▶ What needs to be done
Which lines run from the one containing "etti, melekler ve" to the end of the records? Write them out exactly, both ends included, and nothing else.

-------- Records shown

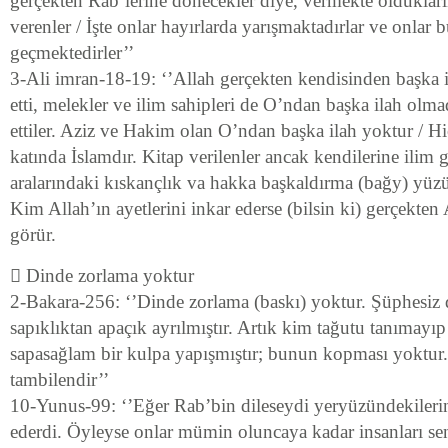
gerçekten Rab’lerine dönecekler diye, vermekte oldukların
verenler / İşte onlar hayırlarda yarışmaktadırlar ve onlar
geçmektedirler’’
3-Ali imran-18-19: ‘’Allah gerçekten kendisinden başka i
etti, melekler ve ilim sahipleri de O’ndan başka ilah olmad
ettiler. Aziz ve Hakim olan O’ndan başka ilah yoktur / Hi
katında İslamdır. Kitap verilenler ancak kendilerine ilim 
aralarındaki kıskançlık va hakka başkaldırma (bağy) yüzü
Kim Allah’ın ayetlerini inkar ederse (bilsin ki) gerçekten
görür.
 Dinde zorlama yoktur
2-Bakara-256: ‘’Dinde zorlama (baskı) yoktur. Şüphesiz 
sapıklıktan apaçık ayrılmıştır. Artık kim tağutu tanımayıp
sapasağlam bir kulpa yapışmıştır; bunun kopması yoktur. 
tambilendir’’
10-Yunus-99: ‘’Eğer Rab’bin dileseydi yeryüzündekileri
ederdi. Öyleyse onlar mümin oluncaya kadar insanları se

----------------

▶ Result for this task
etti, melekler ve ilim sahipleri de O’ndan başka ilah olmad
ettiler. Aziz ve Hakim olan O’ndan başka ilah yoktur / Hi
katında İslamdır. Kitap verilenler ancak kendilerine ilim 
aralarındaki kıskançlık va hakka başkaldırma (bağy) yüzü
Kim Allah’ın ayetlerini inkar ederse (bilsin ki) gerçekten
görür.
 Dinde zorlama yoktur
2-Bakara-256: ‘’Dinde zorlama (baskı) yoktur. Şüphesiz 
sapıklıktan apaçık ayrılmıştır. Artık kim tağutu tanımayıp
sapasağlam bir kulpa yapışmıştır; bunun kopması yoktur. 
tambilendir’’
10-Yunus-99: ‘’Eğer Rab’bin dileseydi yeryüzündekileri
ederdi. Öyleyse onlar mümin oluncaya kadar insanları se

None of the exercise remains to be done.